Grace came to see that the schools were a critical agency through which the poor were being socialized but which they might transform into self-reliant agencies of their liberation. This is what brought her to the now largely forgotten, at least neglected, views of John Dewey. She quotes Dewey’s insistence that education is “a process of living and not a preparation for future living” (144). Dewey was calling for constructive participation of the schools in the life of the community in ways that would liberate “our impulses to make, to do, to create, to produce whether in the form of utility or of art” (145).
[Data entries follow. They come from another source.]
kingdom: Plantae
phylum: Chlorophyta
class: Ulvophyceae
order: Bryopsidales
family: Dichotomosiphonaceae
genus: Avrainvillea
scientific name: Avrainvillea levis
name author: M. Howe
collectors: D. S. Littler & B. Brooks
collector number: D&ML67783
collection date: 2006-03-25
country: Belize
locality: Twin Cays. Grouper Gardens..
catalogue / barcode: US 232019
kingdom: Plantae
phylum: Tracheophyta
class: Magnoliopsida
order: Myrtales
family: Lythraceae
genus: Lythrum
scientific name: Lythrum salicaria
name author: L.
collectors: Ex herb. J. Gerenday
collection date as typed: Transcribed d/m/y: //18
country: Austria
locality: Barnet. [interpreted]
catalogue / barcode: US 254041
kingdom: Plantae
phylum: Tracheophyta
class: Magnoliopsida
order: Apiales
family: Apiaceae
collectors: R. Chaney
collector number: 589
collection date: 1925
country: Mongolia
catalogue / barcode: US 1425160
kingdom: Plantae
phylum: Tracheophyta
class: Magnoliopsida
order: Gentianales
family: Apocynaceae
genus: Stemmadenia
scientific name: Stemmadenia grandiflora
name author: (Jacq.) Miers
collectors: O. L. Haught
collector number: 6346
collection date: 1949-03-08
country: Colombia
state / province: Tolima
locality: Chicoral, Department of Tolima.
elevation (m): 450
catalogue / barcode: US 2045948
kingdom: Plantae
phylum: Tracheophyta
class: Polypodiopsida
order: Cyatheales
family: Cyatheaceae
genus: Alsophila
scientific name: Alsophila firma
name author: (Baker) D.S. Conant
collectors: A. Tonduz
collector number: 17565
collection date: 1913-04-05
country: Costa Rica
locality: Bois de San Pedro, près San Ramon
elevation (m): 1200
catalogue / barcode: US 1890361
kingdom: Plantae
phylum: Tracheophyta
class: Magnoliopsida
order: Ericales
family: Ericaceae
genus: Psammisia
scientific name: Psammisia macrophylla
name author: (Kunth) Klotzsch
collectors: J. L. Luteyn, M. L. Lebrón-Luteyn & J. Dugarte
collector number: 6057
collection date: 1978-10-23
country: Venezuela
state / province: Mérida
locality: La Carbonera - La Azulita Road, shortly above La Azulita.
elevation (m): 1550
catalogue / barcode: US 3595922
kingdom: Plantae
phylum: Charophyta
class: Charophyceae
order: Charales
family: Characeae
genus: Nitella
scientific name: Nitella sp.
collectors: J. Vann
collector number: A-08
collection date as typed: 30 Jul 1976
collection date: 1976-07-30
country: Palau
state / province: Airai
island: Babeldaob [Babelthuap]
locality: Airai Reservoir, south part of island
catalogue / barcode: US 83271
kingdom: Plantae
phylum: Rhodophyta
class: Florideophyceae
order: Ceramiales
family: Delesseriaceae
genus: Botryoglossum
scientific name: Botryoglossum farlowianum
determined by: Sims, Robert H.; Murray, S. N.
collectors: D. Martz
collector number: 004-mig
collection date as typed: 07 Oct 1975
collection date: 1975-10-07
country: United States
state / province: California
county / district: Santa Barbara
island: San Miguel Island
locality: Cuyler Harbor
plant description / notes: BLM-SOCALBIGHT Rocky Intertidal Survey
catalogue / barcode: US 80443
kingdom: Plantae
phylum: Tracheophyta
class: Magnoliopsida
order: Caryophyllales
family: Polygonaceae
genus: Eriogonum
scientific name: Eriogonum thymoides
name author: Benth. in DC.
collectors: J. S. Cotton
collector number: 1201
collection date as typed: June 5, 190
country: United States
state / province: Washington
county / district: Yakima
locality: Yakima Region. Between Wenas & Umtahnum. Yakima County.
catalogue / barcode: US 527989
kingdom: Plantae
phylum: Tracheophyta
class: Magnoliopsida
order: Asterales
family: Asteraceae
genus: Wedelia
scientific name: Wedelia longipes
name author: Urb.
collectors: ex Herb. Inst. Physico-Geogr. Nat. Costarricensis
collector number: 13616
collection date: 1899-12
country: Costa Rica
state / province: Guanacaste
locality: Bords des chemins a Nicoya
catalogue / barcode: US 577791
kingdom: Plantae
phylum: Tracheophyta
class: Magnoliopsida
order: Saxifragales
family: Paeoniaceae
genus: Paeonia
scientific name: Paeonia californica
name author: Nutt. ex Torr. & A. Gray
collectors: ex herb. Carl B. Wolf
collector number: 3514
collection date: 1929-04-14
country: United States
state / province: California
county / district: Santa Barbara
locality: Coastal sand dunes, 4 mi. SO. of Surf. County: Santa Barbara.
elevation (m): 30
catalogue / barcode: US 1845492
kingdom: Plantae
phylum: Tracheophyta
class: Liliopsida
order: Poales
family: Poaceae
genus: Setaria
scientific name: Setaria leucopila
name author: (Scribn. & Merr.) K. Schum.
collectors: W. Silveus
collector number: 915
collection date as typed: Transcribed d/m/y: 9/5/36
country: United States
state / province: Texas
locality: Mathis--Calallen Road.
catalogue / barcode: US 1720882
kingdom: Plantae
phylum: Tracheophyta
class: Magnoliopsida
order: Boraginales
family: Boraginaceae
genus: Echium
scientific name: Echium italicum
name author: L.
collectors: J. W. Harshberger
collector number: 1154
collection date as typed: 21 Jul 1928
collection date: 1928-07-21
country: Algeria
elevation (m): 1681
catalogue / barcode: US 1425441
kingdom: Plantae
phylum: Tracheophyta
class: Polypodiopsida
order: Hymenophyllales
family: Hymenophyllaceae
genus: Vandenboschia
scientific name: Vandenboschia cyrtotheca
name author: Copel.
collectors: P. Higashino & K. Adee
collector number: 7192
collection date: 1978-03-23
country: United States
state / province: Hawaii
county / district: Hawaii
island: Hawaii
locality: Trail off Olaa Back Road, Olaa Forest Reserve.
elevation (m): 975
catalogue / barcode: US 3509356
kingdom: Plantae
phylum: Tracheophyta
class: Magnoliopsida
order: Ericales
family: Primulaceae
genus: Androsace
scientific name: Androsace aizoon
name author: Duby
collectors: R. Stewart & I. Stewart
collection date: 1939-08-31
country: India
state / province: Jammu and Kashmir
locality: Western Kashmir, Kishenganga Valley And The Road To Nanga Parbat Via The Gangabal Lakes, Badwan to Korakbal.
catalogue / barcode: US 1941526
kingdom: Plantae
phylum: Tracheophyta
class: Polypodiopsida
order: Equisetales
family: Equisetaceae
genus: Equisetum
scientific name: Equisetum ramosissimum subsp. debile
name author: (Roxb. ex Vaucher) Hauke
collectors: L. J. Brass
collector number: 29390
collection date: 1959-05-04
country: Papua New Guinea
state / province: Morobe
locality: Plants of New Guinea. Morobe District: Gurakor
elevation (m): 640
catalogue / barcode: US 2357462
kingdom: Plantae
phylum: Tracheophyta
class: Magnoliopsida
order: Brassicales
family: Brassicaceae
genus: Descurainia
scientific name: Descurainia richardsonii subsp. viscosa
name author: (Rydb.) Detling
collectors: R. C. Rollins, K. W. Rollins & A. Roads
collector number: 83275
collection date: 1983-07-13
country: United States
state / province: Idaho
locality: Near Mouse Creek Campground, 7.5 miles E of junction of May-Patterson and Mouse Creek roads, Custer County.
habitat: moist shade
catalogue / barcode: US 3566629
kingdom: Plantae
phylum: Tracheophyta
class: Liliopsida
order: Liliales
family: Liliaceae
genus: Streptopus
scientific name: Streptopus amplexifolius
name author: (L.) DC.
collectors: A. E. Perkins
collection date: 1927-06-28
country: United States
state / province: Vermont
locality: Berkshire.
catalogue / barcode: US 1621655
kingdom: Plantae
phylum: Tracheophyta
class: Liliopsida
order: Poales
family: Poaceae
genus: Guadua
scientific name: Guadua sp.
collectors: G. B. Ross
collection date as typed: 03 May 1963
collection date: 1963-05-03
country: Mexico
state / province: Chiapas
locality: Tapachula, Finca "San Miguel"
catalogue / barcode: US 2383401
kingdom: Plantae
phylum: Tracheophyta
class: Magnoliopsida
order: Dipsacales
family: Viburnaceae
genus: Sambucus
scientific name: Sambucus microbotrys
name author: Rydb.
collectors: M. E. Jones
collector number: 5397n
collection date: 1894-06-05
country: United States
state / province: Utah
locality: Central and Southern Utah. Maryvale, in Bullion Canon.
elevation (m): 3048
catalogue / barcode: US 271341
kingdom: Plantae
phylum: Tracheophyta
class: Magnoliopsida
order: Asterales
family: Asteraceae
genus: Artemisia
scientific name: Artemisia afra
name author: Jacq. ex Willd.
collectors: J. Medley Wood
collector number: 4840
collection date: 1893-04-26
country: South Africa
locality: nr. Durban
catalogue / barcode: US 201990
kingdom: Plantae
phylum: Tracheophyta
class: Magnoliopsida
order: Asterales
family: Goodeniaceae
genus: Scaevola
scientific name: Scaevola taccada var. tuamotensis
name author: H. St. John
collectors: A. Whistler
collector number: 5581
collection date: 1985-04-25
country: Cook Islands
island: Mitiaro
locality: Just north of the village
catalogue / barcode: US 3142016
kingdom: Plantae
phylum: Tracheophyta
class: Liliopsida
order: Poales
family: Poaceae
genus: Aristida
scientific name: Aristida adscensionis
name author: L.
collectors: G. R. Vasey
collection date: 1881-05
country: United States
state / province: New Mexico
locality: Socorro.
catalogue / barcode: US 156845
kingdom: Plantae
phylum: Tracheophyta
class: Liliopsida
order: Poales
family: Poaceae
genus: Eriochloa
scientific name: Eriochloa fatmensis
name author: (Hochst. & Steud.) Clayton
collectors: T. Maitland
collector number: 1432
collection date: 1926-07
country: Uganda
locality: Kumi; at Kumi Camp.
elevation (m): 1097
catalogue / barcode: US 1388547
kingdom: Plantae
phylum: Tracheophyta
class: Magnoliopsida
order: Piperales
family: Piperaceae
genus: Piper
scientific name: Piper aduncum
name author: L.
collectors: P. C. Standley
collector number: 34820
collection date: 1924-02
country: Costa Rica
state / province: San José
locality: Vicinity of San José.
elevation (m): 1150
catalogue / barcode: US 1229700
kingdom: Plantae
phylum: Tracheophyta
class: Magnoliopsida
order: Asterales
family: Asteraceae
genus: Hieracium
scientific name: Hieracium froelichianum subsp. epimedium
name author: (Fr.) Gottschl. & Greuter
The concern with the realities of education and the possibilities of a different kind of education in Detroit and everywhere else led the Boggs duo to Paulo Freire who, like them, saw the urban uprisings or rebellions as moments when the rebellious became conscious that their oppression was “rooted in objective conditions” and sought “to overcome the silence in which they have always existed” (147). However, for Freire as for the Boggs duo, this was not yet revolution because revolutions are made by people (as distinguished from masses) who have assumed “the role of subject in the precarious adventure of transforming and re-creating the world. They are not just denouncing but also announcing a new positive” (147).

Grace argues that one can apply Freire’s revolutionary method of education to political organizing and struggle as well. “We must view revolution as an inherently educational process. [Revolution] is about overcoming the ‘dehumanization’ that has been fostered by the commodification of everything under capitalism and building more democratic, just, and nourishing relations to people” (148–49).

The ultimate message of all this is that “we are the leaders we’ve been looking for” (159). And to do that, we must learn the importance of “combining activity with reflection” (164).

Her own reflection includes citing her favorite passage in the Communist Manifesto: “All that is solid melts into air, all that is holy is profaned.” Most persons citing this passage stop there. But Grace completes it: “and man is at last compelled to face with sober senses his real conditions of life, and his relations with his kind” (61).

Grace has devoted her life to recreating Detroit. She says that the way to sum up what we are doing is to call “Detroit the Chiapas of North America. Despite the huge differences in local conditions, our Detroit–City of Hope campaign has more in common with the revolutionary struggles of the Zapatistas in Chiapas than with the Russian Revolution of 1917” (75).

In another decade, activists and analysts alike may have forgotten Grace Lee Boggs—a great pity, but quite normal. But the emphasis she has placed and exemplified of the self-reliant person, located in communities of self-reliance and hope, is not about to disappear. It is all around us. It is the positive side of the structural crisis of the modern world-system in which capitalism is self-destructing. The face of this structural crisis in which we are living is a chaotic world order and a bifurcation in which the great political struggle is between those who would replace capitalism with a new, non-capitalist mode of terrible oppression and those who would create a new world-system that is relatively democratic and relatively egalitarian, but above all self-reliant.

If left activists read Grace Lee Boggs with an open mind, and a willingness to rethink traditional political strategies, we shall all do better in our common struggle for a better world.